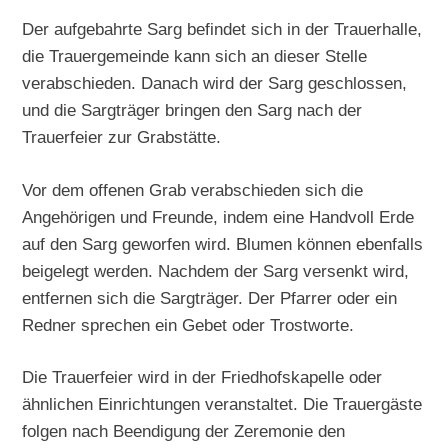
Der aufgebahrte Sarg befindet sich in der Trauerhalle,
die Trauergemeinde kann sich an dieser Stelle
verabschieden. Danach wird der Sarg geschlossen,
und die Sargträger bringen den Sarg nach der
Trauerfeier zur Grabstätte.
Vor dem offenen Grab verabschieden sich die
Angehörigen und Freunde, indem eine Handvoll Erde
auf den Sarg geworfen wird. Blumen können ebenfalls
beigelegt werden. Nachdem der Sarg versenkt wird,
entfernen sich die Sargträger. Der Pfarrer oder ein
Redner sprechen ein Gebet oder Trostworte.
Die Trauerfeier wird in der Friedhofskapelle oder
ähnlichen Einrichtungen veranstaltet. Die Trauergäste
folgen nach Beendigung der Zeremonie den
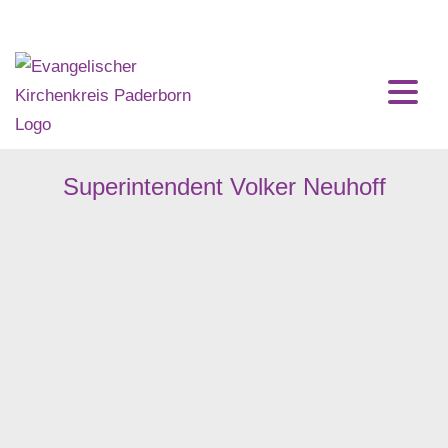
Home
Impressum
Superintendent Volker Neuhoff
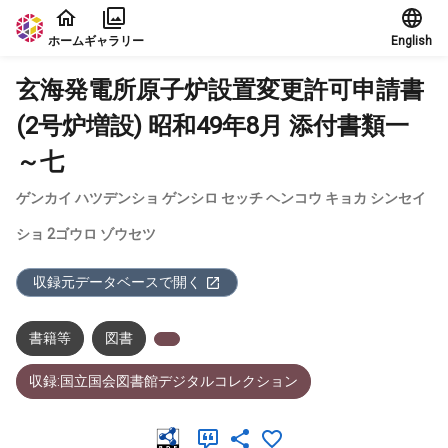
本文に飛ぶ
ホーム
ギャラリー
English
玄海発電所原子炉設置変更許可申請書
(2号炉増設) 昭和49年8月 添付書類一
～七
ゲンカイ ハツデンショ ゲンシロ セッチ ヘンコウ キョカ シンセイ
ショ 2ゴウロ ゾウセツ
収録元データベースで開く
書籍等
図書
収録:国立国会図書館デジタルコレクション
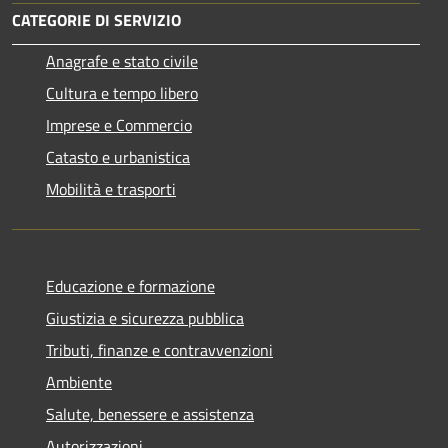
CATEGORIE DI SERVIZIO
Anagrafe e stato civile
Cultura e tempo libero
Imprese e Commercio
Catasto e urbanistica
Mobilità e trasporti
Educazione e formazione
Giustizia e sicurezza pubblica
Tributi, finanze e contravvenzioni
Ambiente
Salute, benessere e assistenza
Autorizzazioni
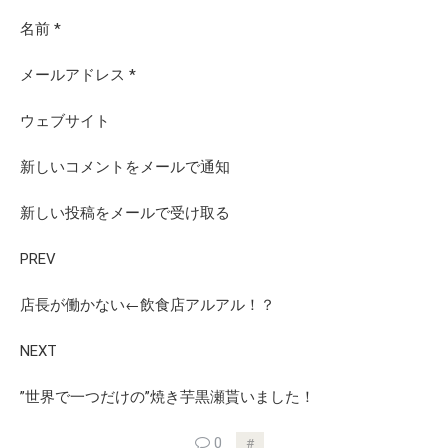
名前
*
メールアドレス
*
ウェブサイト
新しいコメントをメールで通知
新しい投稿をメールで受け取る
PREV
店長が働かない←飲食店アルアル！？
NEXT
”世界で一つだけの”焼き芋黒瀬貰いました！
0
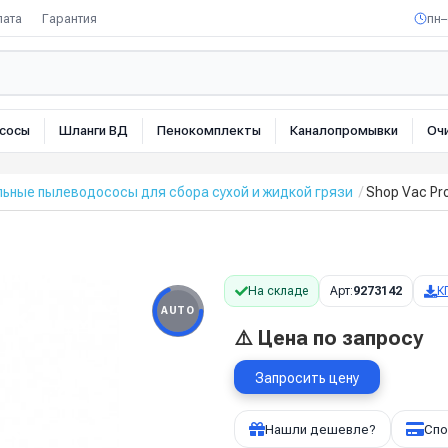
лата
Гарантия
пн–
сосы
Шланги ВД
Пенокомплекты
Каналопромывки
Оч
ьные пылеводососы для сбора сухой и жидкой грязи
Shop Vac Pr
На складе
Арт:
9273142
К
AUTO
⚠️ Цена по запросу
Запросить цену
Нашли дешевле?
Спо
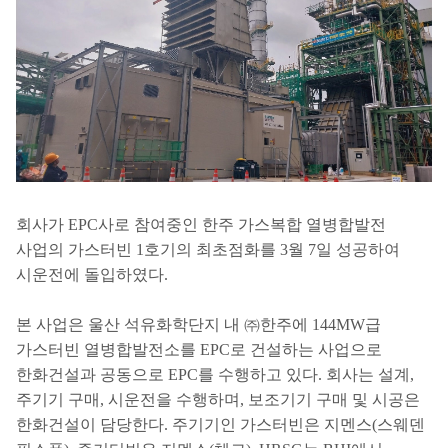
회사가 EPC사로 참여중인 한주 가스복합 열병합발전
사업의 가스터빈 1호기의 최초점화를 3월 7일 성공하여
시운전에 돌입하였다.
본 사업은 울산 석유화학단지 내 ㈜한주에 144MW급
가스터빈 열병합발전소를 EPC로 건설하는 사업으로
한화건설과 공동으로 EPC를 수행하고 있다. 회사는 설계,
주기기 구매, 시운전을 수행하며, 보조기기 구매 및 시공은
한화건설이 담당한다. 주기기인 가스터빈은 지멘스(스웨덴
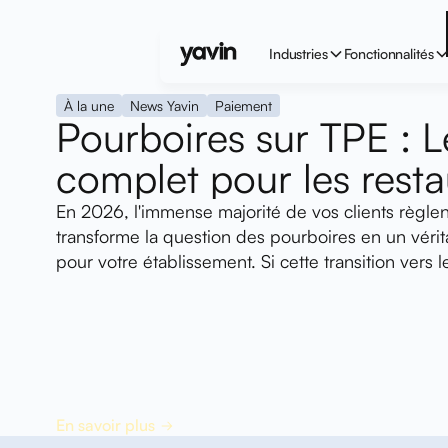
Industries
Fonctionnalités
À la une
News Yavin
Paiement
Pourboires sur TPE : L
complet pour les resta
En 2026, l'immense majorité de vos clients règlent
transforme la question des pourboires en un vérit
pour votre établissement. Si cette transition vers l
vos encaissements, elle vous impose une nouvelle
comment collecter et redistribuer ces sommes san
cauchemar administratif ou un risque fiscal ?
Que vous soyez à la tête d'un établissement ind
multi-sites, vous savez que le pourboire n'est pa
C'est votre levier de recrutement n°1 et un pilier 
En savoir plus
d'achat de vos équipes, en salle comme en cuisine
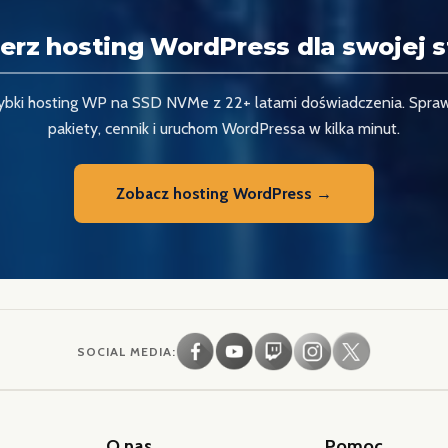
erz hosting WordPress dla swojej s
ybki hosting WP na SSD NVMe z 22+ latami doświadczenia. Spra
pakiety, cennik i uruchom WordPressa w kilka minut.
Zobacz hosting WordPress →
SOCIAL MEDIA:
O nas
Pomoc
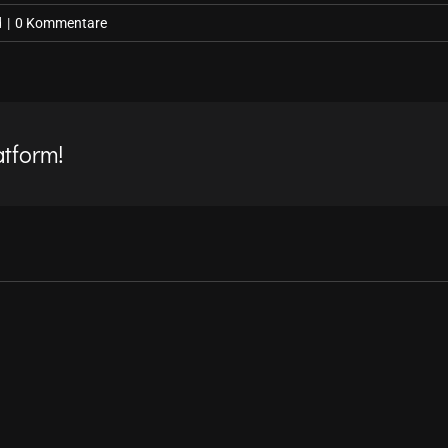
d
|
0 Kommentare
atform!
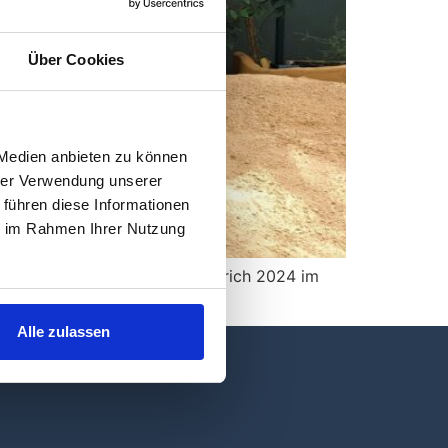
Über Cookies
 Medien anbieten zu können
hrer Verwendung unserer
 führen diese Informationen
ie im Rahmen Ihrer Nutzung
d der Maler Caspar David Friedrich 2024 im
Alle zulassen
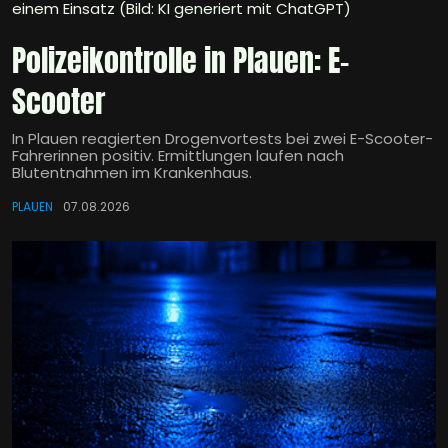
einem Einsatz (Bild: KI generiert mit ChatGPT)
Polizeikontrolle in Plauen: E-
Scooter
In Plauen reagierten Drogenvortests bei zwei E-Scooter-
Fahrerinnen positiv. Ermittlungen laufen nach
Blutentnahmen im Krankenhaus.
PLAUEN
07.08.2026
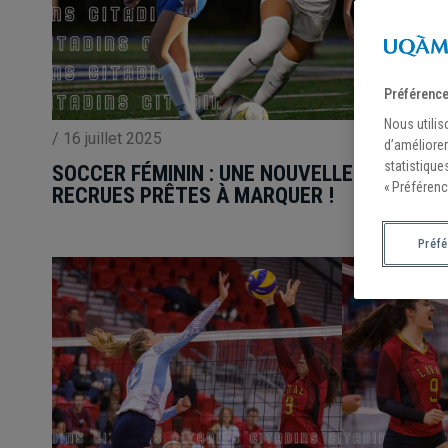
Préférence
Nous utilis
/
16 juillet 2025
d’améliorer
statistique
SOCCER FÉMININ : UNE NOUVELLE VAGUE DE
« Préférenc
RECRUES PRÊTES À MARQUER !
Préf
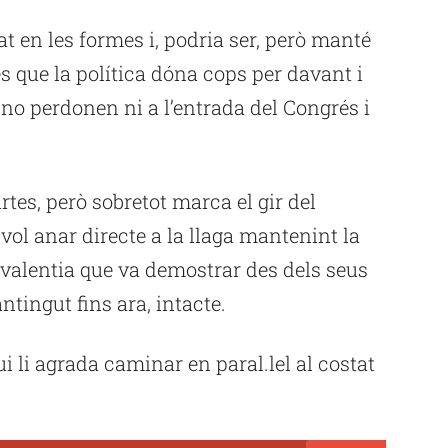
t en les formes i, podria ser, però manté
s que la política dóna cops per davant i
 no perdonen ni a l’entrada del Congrés i
tes, però sobretot marca el gir del
 vol anar directe a la llaga mantenint la
a valentia que va demostrar des dels seus
ntingut fins ara, intacte.
i li agrada caminar en paral.lel al costat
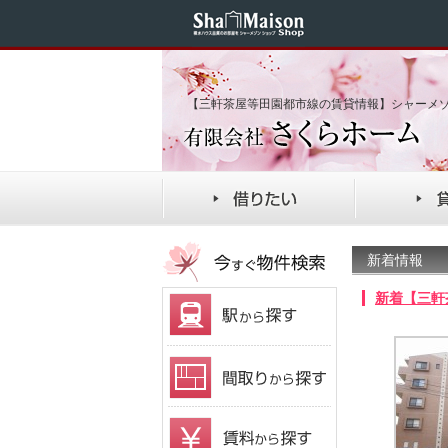
【三軒茶屋等田園都市線の賃貸情報】シャーメ
新着情報
新着【三軒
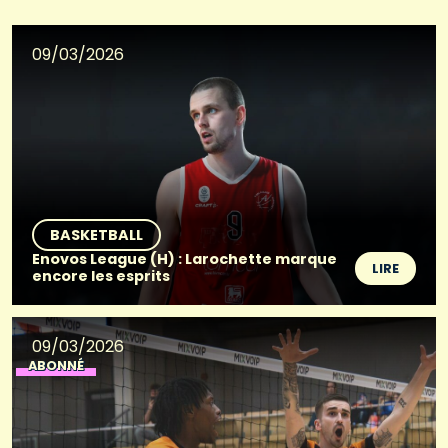
09/03/2026
BASKETBALL
Enovos League (H) : Larochette marque
LIRE
encore les esprits
09/03/2026
ABONNÉ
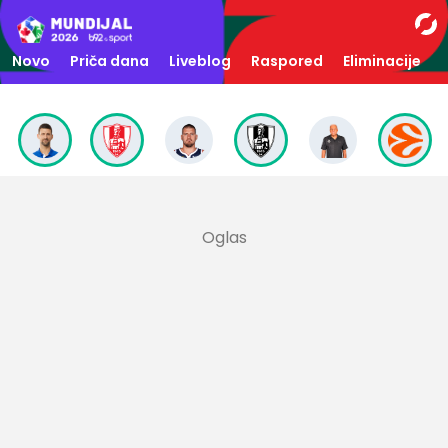
Novo
Priča dana
Liveblog
Raspored
Eliminacije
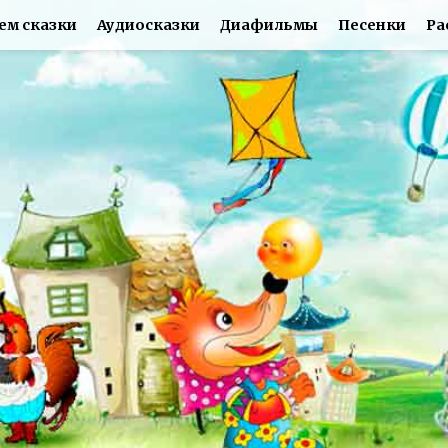
ем сказки
Аудиосказки
Диафильмы
Песенки
Ра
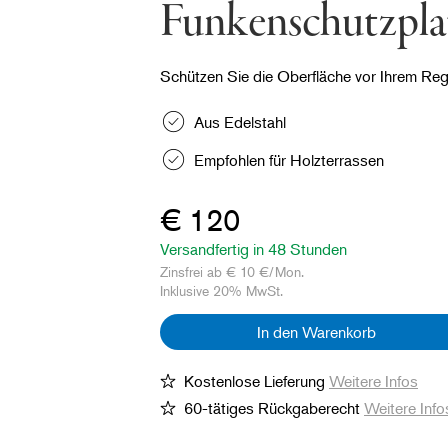
Funkenschutzpla
Schützen Sie die Oberfläche vor Ihrem Reg
Aus Edelstahl
Empfohlen für Holzterrassen
€ 120
Versandfertig in 48 Stunden
Zinsfrei ab € 10 €/Mon.
Inklusive 20% MwSt.
In den Warenkorb
Kostenlose Lieferung
Weitere Infos
60-tätiges Rückgaberecht
Weitere Info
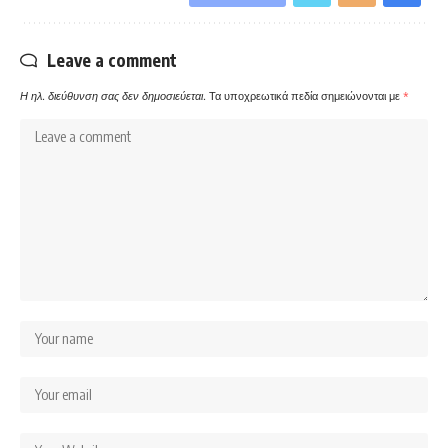
Leave a comment
Η ηλ. διεύθυνση σας δεν δημοσιεύεται.
Τα υποχρεωτικά πεδία σημειώνονται με
*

══════════

Turn every one of the lines above into a numbered list, one line per entry, with blank lines skipped. Leave the pictures out of the list.

1. Der aufgebahrte Sarg befindet sich in der Trauerhalle,
2. die Trauergemeinde kann sich an dieser Stelle
3. verabschieden. Danach wird der Sarg geschlossen,
4. und die Sargträger bringen den Sarg nach der
5. Trauerfeier zur Grabstätte.
6. Vor dem offenen Grab verabschieden sich die
7. Angehörigen und Freunde, indem eine Handvoll Erde
8. auf den Sarg geworfen wird. Blumen können ebenfalls
9. beigelegt werden. Nachdem der Sarg versenkt wird,
10. entfernen sich die Sargträger. Der Pfarrer oder ein
11. Redner sprechen ein Gebet oder Trostworte.
12. Die Trauerfeier wird in der Friedhofskapelle oder
13. ähnlichen Einrichtungen veranstaltet. Die Trauergäste
14. folgen nach Beendigung der Zeremonie den
15. Home
16. Impressum
17. Superintendent Volker Neuhoff
18. 本文に飛ぶ
19. ホーム
20. ギャラリー
21. English
22. 玄海発電所原子炉設置変更許可申請書
23. (2号炉増設) 昭和49年8月 添付書類一
24. ～七
25. ゲンカイ ハツデンショ ゲンシロ セッチ ヘンコウ キョカ シンセイ
26. ショ 2ゴウロ ゾウセツ
27. 収録元データベースで開く
28. 書籍等
29. 図書
30. 収録:国立国会図書館デジタルコレクション
31. CATEGORIE DI SERVIZIO
32. Anagrafe e stato civile
33. Cultura e tempo libero
34. Imprese e Commercio
35. Catasto e urbanistica
36. Mobilità e trasporti
37. Educazione e formazione
38. Giustizia e sicurezza pubblica
39. Tributi, finanze e contravvenzioni
40. Ambiente
41. Salute, benessere e assistenza
42. Autorizzazioni
43. 名前
44. *
45. メールアドレス
46. *
47. ウェブサイト
48. 新しいコメントをメールで通知
49. 新しい投稿をメールで受け取る
50. PREV
51. 店長が働かない←飲食店アルアル！？
52. NEXT
53. ”世界で一つだけの”焼き芋黒瀬貰いました！
54. 0
55. лата
56. Гарантия
57. пн–
58. сосы
59. Шланги ВД
60. Пенокомплекты
61. Каналопромывки
62. Оч
63. ьные пылеводососы для сбора сухой и жидкой грязи
64. Shop Vac Pr
65. На складе
66. Арт:
67. 9273142
68. К
69. AUTO
70. ⚠️ Цена по запросу
71. Запросить цену
72. Нашли дешевле?
73. Спо
74. 회사가 EPC사로 참여중인 한주 가스복합 열병합발전
75. 사업의 가스터빈 1호기의 최초점화를 3월 7일 성공하여
76. 시운전에 돌입하였다.
77. 본 사업은 울산 석유화학단지 내 ㈜한주에 144MW급
78. 가스터빈 열병합발전소를 EPC로 건설하는 사업으로
79. 한화건설과 공동으로 EPC를 수행하고 있다. 회사는 설계,
80. 주기기 구매, 시운전을 수행하며, 보조기기 구매 및 시공은
81. 한화건설이 담당한다. 주기기인 가스터빈은 지멘스(스웨덴
82. Industries
83. Fonctionnalités
84. À la une
85. News Yavin
86. Paiement
87. Pourboires sur TPE : L
88. complet pour les resta
89. En 2026, l'immense majorité de vos clients règlent
90. transforme la question des pourboires en un vérit
91. pour votre établissement. Si cette transition vers l
92. vos encaissements, elle vous impose une nouvelle
93. comment collecter et redistribuer ces sommes san
94. cauchemar administratif ou un risque fiscal ?
95. Que vous soyez à la tête d'un établissement ind
96. multi-sites, vous savez que le pourboire n'est pa
97. C'est votre levier de recrutement n°1 et un pilier 
98. En savoir plus
99. d'achat de vos équipes, en salle comme en cuisine
100. erz hosting WordPress dla swojej s
101. ybki hosting WP na SSD NVMe z 22+ latami doświadczenia. Spra
102. pakiety, cennik i uruchom WordPressa w kilka minut.
103. Zobacz hosting WordPress →
104. SOCIAL MEDIA:
105. O nas
106. Pomoc
107. d
108. |
109. 0 Kommentare
110. atform!
111. Über Cookies
112.  Medien anbieten zu können
113. hrer Verwendung unserer
114.  führen diese Informationen
115. ie im Rahmen Ihrer Nutzung
116. d der Maler Caspar David Friedrich 2024 im
117. Alle zulassen
118. einem Einsatz (Bild: KI generiert mit ChatGPT)
119. Polizeikontrolle in Plauen: E-
120. Scooter
121. In Plauen reagierten Drogenvortests bei zwei E-Scooter-
122. Fahrerinnen positiv. Ermittlungen laufen nach
123. Blutentnahmen im Krankenhaus.
124. PLAUEN
125. 07.08.2026
126. Préférence
127. Nous utilis
128. /
129. 16 juillet 2025
130. d’améliorer
131. statistique
132. SOCCER FÉMININ : UNE NOUVELLE VAGUE DE
133. « Préférenc
134. RECRUES PRÊTES À MARQUER !
135. Préf
136. t en les formes i, podria ser, però manté
137. s que la política dóna cops per davant i
138.  no perdonen ni a l’entrada del Congrés i
139. tes, però sobretot marca el gir del
140.  vol anar directe a la llaga mantenint la
141. a valentia que va demostrar des dels seus
142. ntingut fins ara, intacte.
143. i li agrada caminar en paral.lel al costat
144. 【三軒茶屋等田園都市線の賃貸情報】シャーメ
145. 新着情報
146. 新着【三軒
147. 09/03/2026
148. BASKETBALL
149. Enovos League (H) : Larochette marque
150. LIRE
151. encore les esprits
152. 09/03/2026
153. ABONNÉ
154. Novo
155. Priča dana
156. Liveblog
157. Raspored
158. Eliminacije
159. ем сказки
160. Аудиосказки
161. Диафильмы
162. Песенки
163. Ра
164. Funkenschutzpla
165. Schützen Sie die Oberfläche vor Ihrem Reg
166. Aus Edelstahl
167. Empfohlen für Holzterrassen
168. € 120
169. Versandfertig in 48 Stunden
170. Zinsfrei ab € 10 €/Mon.
171. Inklusive 20% MwSt.
172. In den Warenkorb
173. Kostenlose Lieferung
174. Weitere Infos
175. 60-tätiges Rückgaberecht
176. Weitere Info
177. Leave a comment
178. Η ηλ. διεύθυνση σας δεν δημοσιεύεται.
179. Τα υποχρεωτικά πεδία σημειώνονται με
180. *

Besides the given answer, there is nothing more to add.